Red Audrey and the Roping

Occasionally a debut novel comes along that rocks its readers back on their heels. Red Audrey and the Roping is one of that rare and remarkable breed. With storytelling as accomplished as successful literary novelists like Margaret Atwood and Sarah Waters, Jill Malone takes us on a journey through the heart of Latin professor Jane Elliot.

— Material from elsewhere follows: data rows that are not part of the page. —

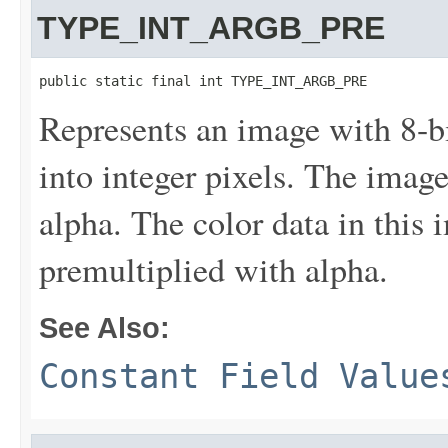
TYPE_INT_ARGB_PRE
public static final int TYPE_INT_ARGB_PRE
Represents an image with 8-
into integer pixels. The imag
alpha. The color data in this 
premultiplied with alpha.
See Also:
Constant Field Value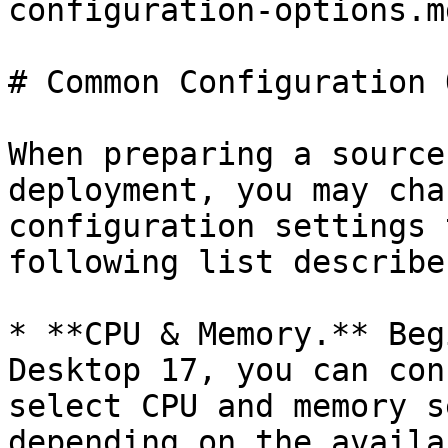
configuration-options.md
# Common Configuration 
When preparing a source
deployment, you may cha
configuration settings 
following list describe
* **CPU & Memory.** Beg
Desktop 17, you can con
select CPU and memory s
depending on the availa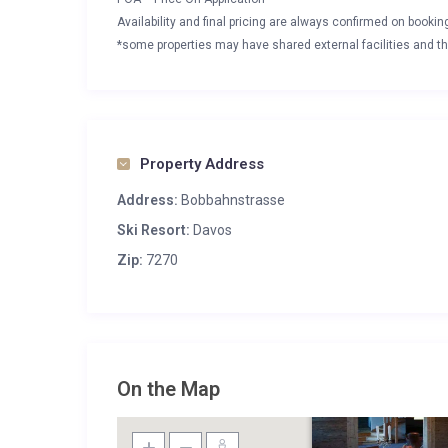
Availability and final pricing are always confirmed on booki
*some properties may have shared external facilities and thi
Property Address
Address:
Bobbahnstrasse
Ski Resort:
Davos
Zip:
7270
On the Map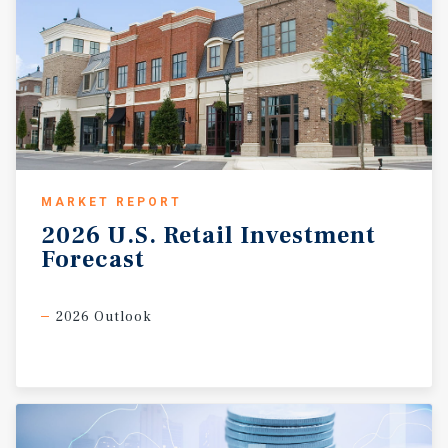
MARKET REPORT
2026
U.S.
Retail
Investment
Forecast
2026 Outlook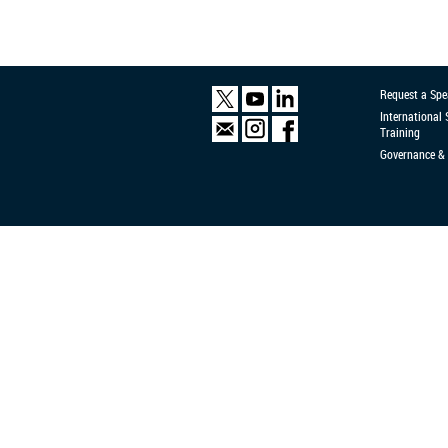
Request a Spe
International
Training
Governance & 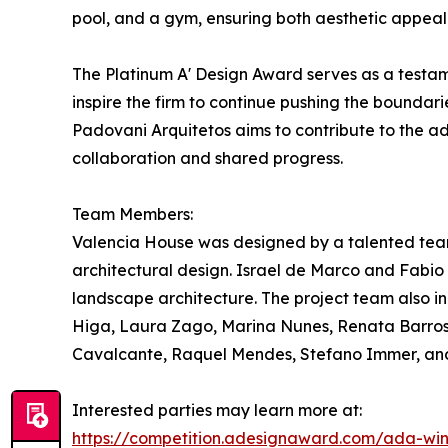
pool, and a gym, ensuring both aesthetic appeal 
The Platinum A' Design Award serves as a testam
inspire the firm to continue pushing the boundarie
Padovani Arquitetos aims to contribute to the a
collaboration and shared progress.
Team Members:
Valencia House was designed by a talented tea
architectural design. Israel de Marco and Fabio
landscape architecture. The project team also i
Higa, Laura Zago, Marina Nunes, Renata Barros,
Cavalcante, Raquel Mendes, Stefano Immer, and Y
Interested parties may learn more at:
https://competition.adesignaward.com/ada-wi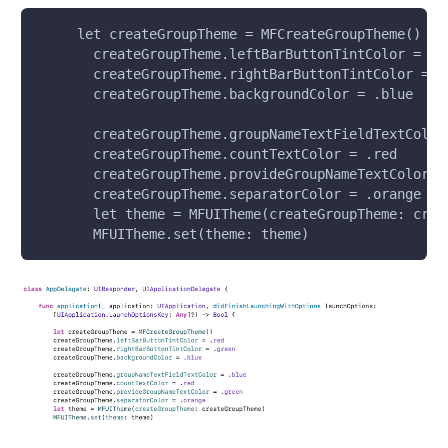
     let createGroupTheme = MFCreateGroupTheme()
       createGroupTheme.leftBarButtonTintColor = .r
       createGroupTheme.rightBarButtonTintColor = .
       createGroupTheme.backgroundColor = .blue
       createGroupTheme.groupNameTextFieldTextColor
       createGroupTheme.countTextColor = .red
       createGroupTheme.provideGroupNameTextColor =
       createGroupTheme.separatorColor = .orange
       let theme = MFUITheme(createGroupTheme: crea
       MFUITheme.set(theme: theme)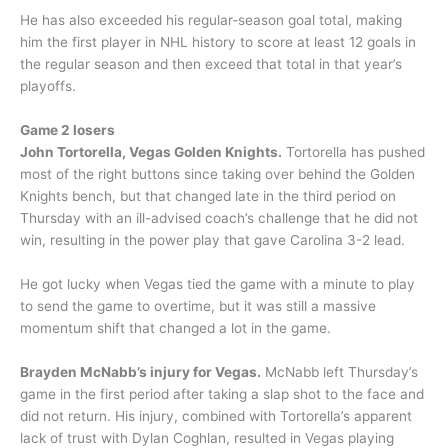
He has also exceeded his regular-season goal total, making
him the first player in NHL history to score at least 12 goals in
the regular season and then exceed that total in that year’s
playoffs.
Game 2 losers
John Tortorella, Vegas Golden Knights.
Tortorella has pushed
most of the right buttons since taking over behind the Golden
Knights bench, but that changed late in the third period on
Thursday with an ill-advised coach’s challenge that he did not
win, resulting in the power play that gave Carolina 3-2 lead.
He got lucky when Vegas tied the game with a minute to play
to send the game to overtime, but it was still a massive
momentum shift that changed a lot in the game.
Brayden McNabb’s injury for Vegas.
McNabb left Thursday’s
game in the first period after taking a slap shot to the face and
did not return. His injury, combined with Tortorella’s apparent
lack of trust with Dylan Coghlan, resulted in Vegas playing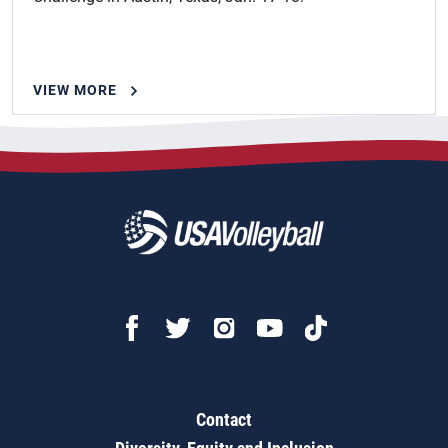
VIEW MORE
Contact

Set against the dramatic landscapes and seascapes of Hawaii, this is the deeply moving story of a young woman traumatized by her mother’s death. Scarred by guilt, she struggles to find the nerve to let love into her life again. Afraid to love herself or anyone else, Jane falls in love with risk, pitting herself against the world with dogged, destructive courage. But finally she reaches a point where there is only one danger left worth facing. The sole remaining question for Jane is whether she is willing to accept her history, embrace her damage, and take a chance on love.

As well as a gripping and emotional story, Red Audrey and the Roping is a remarkable literary achievement. The breathtaking prose evokes setting, characters, and relationships with equal grace. The dialogue sparks and sparkles. Splintered fragments of narrative come together to form a seamless suspenseful story that flows effortlessly to its dramatic conclusion.

Winner of the Bywater Prize for Fiction, Red Audrey and the Roping is one of the most memorable first novels you will ever read.